→ Given data
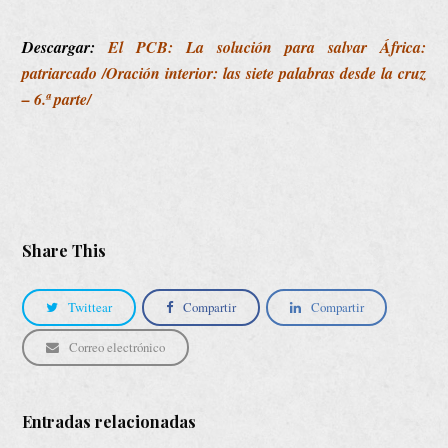
Descargar:
El PCB: La solución para salvar África:
patriarcado /Oración interior: las siete palabras desde la cruz
– 6.ª parte/
Share This
Twittear
Compartir
Compartir
Correo electrónico
Entradas relacionadas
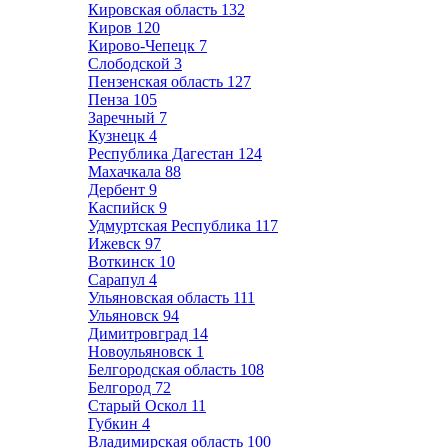
Кировская область
132
Киров
120
Кирово-Чепецк
7
Слободской
3
Пензенская область
127
Пенза
105
Заречный
7
Кузнецк
4
Республика Дагестан
124
Махачкала
88
Дербент
9
Каспийск
9
Удмуртская Республика
117
Ижевск
97
Воткинск
10
Сарапул
4
Ульяновская область
111
Ульяновск
94
Димитровград
14
Новоульяновск
1
Белгородская область
108
Белгород
72
Старый Оскол
11
Губкин
4
Владимирская область
100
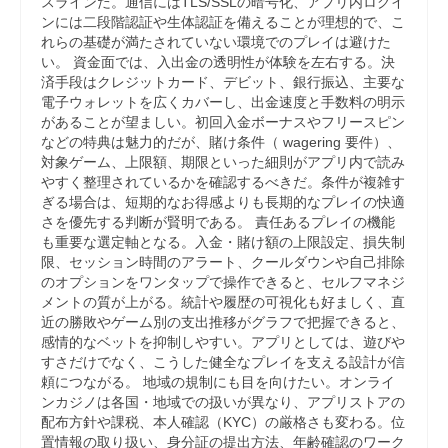
スラインだ。通信にはTLS/SSLの暗号化、アプリ内ログイ
ンには二段階認証や生体認証を備えることが理想的で、こ
れらの基礎が満たされていない環境でのプレイは避けた
い。 資金面では、入出金の透明性が体験を左右する。決
済手段はクレジットカード、デビット、銀行振込、主要な
電子ウォレットを広くカバーし、出金速度と手数料の明示
があることが望ましい。初回入金ボーナスやフリースピン
などの特典は魅力的だが、賭け条件（ wagering 要件）、
対象ゲーム、上限額、期限といった細則がアプリ内で読み
やすく整理されているかを確認するべきだ。条件が複雑す
ぎる場合は、短期的なお得感よりも長期的なプレイの快適
さを優先する判断が賢明である。 責任あるプレイの機能
も重要な選定軸となる。入金・賭け額の上限設定、損失制
限、セッション時間のアラート、クールダウンや自己排除
のオプションをワンタップで操作できると、セルフマネジ
メントの質が上がる。統計や履歴の可視化も好ましく、直
近の勝敗やゲーム別の支出推移がグラフで把握できると、
感情的なベットを抑制しやすい。アプリとしては、遊びや
すさだけでなく、こうした健全なプレイを支える設計が信
頼につながる。 地域の規制にも目を向けたい。オンライ
ンカジノは各国・地域での扱いが異なり、アプリストアの
配布方針や課税、本人確認（KYC）の厳格さも変わる。位
置情報の取り扱い、身分証の提出方法、年齢確認のワーク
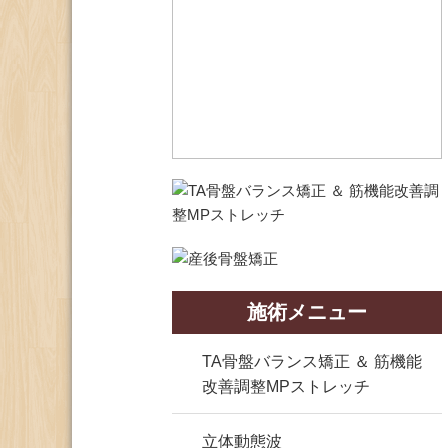
施術メニュー
TA骨盤バランス矯正 ＆ 筋機能
改善調整MPストレッチ
立体動態波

→ Aim of the task
Give the records again exactly, without pictures.

→ Answer to this exercise
Descargar:
El PCB: La solución para salvar África:
patriarcado /Oración interior: las siete palabras desde la cruz
– 6.ª parte/
Share This
Twittear
Compartir
Compartir
Correo electrónico
Entradas relacionadas
Кировская область
132
Киров
120
Кирово-Чепецк
7
Слободской
3
Пензенская область
127
Пенза
105
Заречный
7
Кузнецк
4
Республика Дагестан
124
Махачкала
88
Дербент
9
Каспийск
9
Удмуртская Республика
117
Ижевск
97
Воткинск
10
Сарапул
4
Ульяновская область
111
Ульяновск
94
Димитровград
14
Новоульяновск
1
Белгородская область
108
Белгород
72
Старый Оскол
11
Губкин
4
Владимирская область
100
スラインだ。通信にはTLS/SSLの暗号化、アプリ内ログイ
ンには二段階認証や生体認証を備えることが理想的で、こ
れらの基礎が満たされていない環境でのプレイは避けた
い。 資金面では、入出金の透明性が体験を左右する。決
済手段はクレジットカード、デビット、銀行振込、主要な
電子ウォレットを広くカバーし、出金速度と手数料の明示
があることが望ましい。初回入金ボーナスやフリースピン
などの特典は魅力的だが、賭け条件（ wagering 要件）、
対象ゲーム、上限額、期限といった細則がアプリ内で読み
やすく整理されているかを確認するべきだ。条件が複雑す
ぎる場合は、短期的なお得感よりも長期的なプレイの快適
さを優先する判断が賢明である。 責任あるプレイの機能
も重要な選定軸となる。入金・賭け額の上限設定、損失制
限、セッション時間のアラート、クールダウンや自己排除
のオプションをワンタップで操作できると、セルフマネジ
メントの質が上がる。統計や履歴の可視化も好ましく、直
近の勝敗やゲーム別の支出推移がグラフで把握できると、
感情的なベットを抑制しやすい。アプリとしては、遊びや
すさだけでなく、こうした健全なプレイを支える設計が信
頼につながる。 地域の規制にも目を向けたい。オンライ
ンカジノは各国・地域での扱いが異なり、アプリストアの
配布方針や課税、本人確認（KYC）の厳格さも変わる。位
置情報の取り扱い、身分証の提出方法、年齢確認のワーク
施術メニュー
TA骨盤バランス矯正 ＆ 筋機能
改善調整MPストレッチ
立体動態波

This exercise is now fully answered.